Pada umumnya, majalah yang mampu bertahan ialah majalah yang bersifat khusus.  Maka, diciptakanlah majalah yang isinya sesuai dengan selera dan kepentingan orang banyak. Munsey’s dan McClure’s mulai menyajikan liputan olahraga di Harvard yang disusul dengan artikel olahraga umum, tulisan tentang perang, lagu-lagu populer, para pesohor (selebritis), dan sebagainya. Curtis lalu menerbitkan majalah khusus kaum ibu, Ladies’ Home Journal, yang kemudian menjadi majalah pertama yang mencapai tiras 1 juta. Majalah-majalah khusus seni dan arsitektur, kesehatan, dan sebagainya segera ikut bermunculan.

 Sejak saat itu Berbagai  Surat Kabar Pun Mulai Muncul di berbagai negara , salah satu yang tertua dan hingga saat ini masih terbit adalah Och Inrikes Tioningar surat kabar yang berasal dari swedia sejak tahun 1645



B. Media Elektronik (Radio Dan Televisi) 

 Hingga Akhirnya Perkembangan Media Massa Semakin tak terbendung seperti Radio Dan Televisi mulai ditemukan Sejak Itu informasi yang ditemukan tidak hanya berupa tulisan tetapi berupa gambar 2 Dimensi Melainkan Juga Melalui Suara dan Gambar Bergerak dan media elektronik berkembang semakin pesat dan canggih dan tak tertandingi berita yang tadinya berupa waktu berhari-hari untuk di siarkan  berubah menjadi siaran langsung , Perkembangan teknologi komunikasi kini sudah semakin pesat, seiring dengan kemajuan zaman yang semakin modern. Hal ini dibuktikan dengan ditemukannya media elektronik. Namun kemajuan ini secara sadar ataupun tidak sadar telah banyak merubah pola perilaku masyarakat. Berikut beberapa jenis media elektronik : 


Radio  Dan Televisi


1. Radio 

Radio adalah teknologi yang digunakan untuk pengiriman sinyal dengan cara modulasi dan radiasi elektromagnetik ( gelombang elektromagnetik ).

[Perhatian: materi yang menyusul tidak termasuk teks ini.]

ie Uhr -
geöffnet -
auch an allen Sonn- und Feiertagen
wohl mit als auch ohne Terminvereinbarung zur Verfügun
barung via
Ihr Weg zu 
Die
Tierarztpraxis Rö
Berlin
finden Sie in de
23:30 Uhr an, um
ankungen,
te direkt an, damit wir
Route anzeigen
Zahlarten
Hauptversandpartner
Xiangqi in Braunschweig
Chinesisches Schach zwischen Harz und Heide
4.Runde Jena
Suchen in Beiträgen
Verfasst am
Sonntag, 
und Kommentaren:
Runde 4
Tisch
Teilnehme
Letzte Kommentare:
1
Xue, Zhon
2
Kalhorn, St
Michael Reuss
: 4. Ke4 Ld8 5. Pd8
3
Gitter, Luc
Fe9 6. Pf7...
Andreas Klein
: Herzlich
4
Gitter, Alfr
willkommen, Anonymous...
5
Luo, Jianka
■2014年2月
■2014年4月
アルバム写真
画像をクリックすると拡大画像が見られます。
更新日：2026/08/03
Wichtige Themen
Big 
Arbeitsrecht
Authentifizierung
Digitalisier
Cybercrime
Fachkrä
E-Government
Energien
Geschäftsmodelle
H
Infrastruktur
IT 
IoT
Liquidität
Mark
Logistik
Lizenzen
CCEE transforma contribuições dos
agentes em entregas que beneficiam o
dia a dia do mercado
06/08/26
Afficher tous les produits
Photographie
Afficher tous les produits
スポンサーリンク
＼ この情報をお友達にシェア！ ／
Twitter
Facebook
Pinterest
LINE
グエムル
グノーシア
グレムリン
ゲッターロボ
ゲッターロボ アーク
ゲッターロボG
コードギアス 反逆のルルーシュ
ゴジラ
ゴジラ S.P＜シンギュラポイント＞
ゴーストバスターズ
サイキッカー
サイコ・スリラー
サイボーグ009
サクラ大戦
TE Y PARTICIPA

Gelombang ini melintas dan merambat lewat udara dan bisa juga merambat lewat ruang angkasa yang hampa udara, karena gelombang ini tidak memerlukan medium pengangkut ( seperti molekul udara ).  


Sejarah radio adalah sejarah teknologi yang menghasilkan peralatan radio yang menggunakan gelombang radio. Awalnya sinyal pada siaran radio ditransmisikan melalui gelombang data yang kontinyu baik melalui modulasi amplitudo (AM), maupun modulasi frekuensi (FM). Metode pengiriman sinyal seperti ini disebut analog. Selanjutnya, seiring perkembangan teknologi ditemukanlah internet, dan sinyal digital yang kemudian mengubah cara transmisi sinyal radio. 

Awal 1800-an secara terpisah Joseph Henry, Profesor dari Pinceton University, dan fisikawan Inggris Michael Faraday mengembangkan teori induksi. Percobaan mereka terhadap elektromagnet membuktikan arus listrik di sebatang kawat dapat menimbulkan arus di batang kawat lain, meski keduanya tidak berhubungan. Dasar teori dari perambatan gelombang elektromagnetik pertama kali dijelaskan pada 1873 oleh James Clerk Maxwell dalam papernya di Royal Society mengenai teori dinamika medan elektromagnetik (bahasa Inggris: A dynamical theory of the electromagnetic field), berdasarkan hasil kerja penelitiannya tahun 1864. Fisikawan Inggris James Clerik Maxwell, berteori bahwa arus listrik dapat menciptakan medan magnet dan bahwa gelombang elektromagnet bergerak dengan kecepatan cahaya. 


Pada 1878 David E. Hughes adalah orang pertama yang mengirimkan dan menerima gelombang radio ketika dia menemukan bahwa keseimbangan induksinya menyebabkan gangguan ke telepon buatannya. Dia mendemonstrasikan penemuannya kepada Royal Society pada 1880 tapi hanya dibilang itu cuma merupakan induksi. Teori Maxwell itu belakangan dibuktikan kebenarannya oleh percobaan yang dilakukan fisikawan Jerman Heinrich Hertz, tahun 1880. Heinrich Rudolf Hertz yang, antara 1886 dan 1888, pertama kali membuktikan teori Maxwell melalui eksperimen, memperagakan bahwa radiasi radio memiliki seluruh properti gelombang (sekarang disebut gelombang Hertzian), dan menemukan bahwa persamaan elektromagnetik dapat diformulasikan ke persamaan turunan partial disebut persamaan gelombang. 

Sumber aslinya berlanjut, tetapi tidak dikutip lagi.